= Exercise directions =
Count the lines of the records below that contain the string "xmlns". Reply with the number only.

= Provided material =
++++++++++++++++++++

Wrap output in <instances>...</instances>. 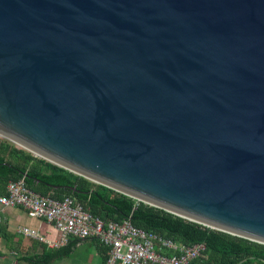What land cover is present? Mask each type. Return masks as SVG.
Listing matches in <instances>:
<instances>
[{
  "label": "water",
  "instance_id": "water-1",
  "mask_svg": "<svg viewBox=\"0 0 264 264\" xmlns=\"http://www.w3.org/2000/svg\"><path fill=\"white\" fill-rule=\"evenodd\" d=\"M0 137L264 244V0H0Z\"/></svg>",
  "mask_w": 264,
  "mask_h": 264
},
{
  "label": "trees",
  "instance_id": "trees-1",
  "mask_svg": "<svg viewBox=\"0 0 264 264\" xmlns=\"http://www.w3.org/2000/svg\"><path fill=\"white\" fill-rule=\"evenodd\" d=\"M19 179L40 195L55 199L72 197L101 220L128 219L138 228L185 245L202 243L204 250L193 260L194 264H264L262 243L206 227L138 201L0 138V195L5 193L7 182Z\"/></svg>",
  "mask_w": 264,
  "mask_h": 264
},
{
  "label": "built area",
  "instance_id": "built-area-1",
  "mask_svg": "<svg viewBox=\"0 0 264 264\" xmlns=\"http://www.w3.org/2000/svg\"><path fill=\"white\" fill-rule=\"evenodd\" d=\"M0 205L19 206L29 216L45 219L59 232L60 243H65L69 237L96 239L108 247L105 264H194L193 260L204 250L202 243L185 245L138 228L128 219L101 220L74 198L40 195L27 188L23 179L7 182L5 193L0 195ZM22 231L37 236L26 227Z\"/></svg>",
  "mask_w": 264,
  "mask_h": 264
},
{
  "label": "crops",
  "instance_id": "crops-1",
  "mask_svg": "<svg viewBox=\"0 0 264 264\" xmlns=\"http://www.w3.org/2000/svg\"><path fill=\"white\" fill-rule=\"evenodd\" d=\"M0 264H105L108 247L94 238L69 237L60 243L59 232L41 217L29 216L19 206L0 205ZM34 230L37 236L23 233ZM120 264V263H116Z\"/></svg>",
  "mask_w": 264,
  "mask_h": 264
},
{
  "label": "rangeland",
  "instance_id": "rangeland-1",
  "mask_svg": "<svg viewBox=\"0 0 264 264\" xmlns=\"http://www.w3.org/2000/svg\"><path fill=\"white\" fill-rule=\"evenodd\" d=\"M1 138V137H0ZM2 139H4V138H2ZM6 140V139H5ZM12 143V142H11ZM14 144V143H13ZM15 145V144H14ZM17 147H19V146H17ZM20 148V147H19Z\"/></svg>",
  "mask_w": 264,
  "mask_h": 264
}]
</instances>
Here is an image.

++++++++++++++++++++

= Complete answer =
5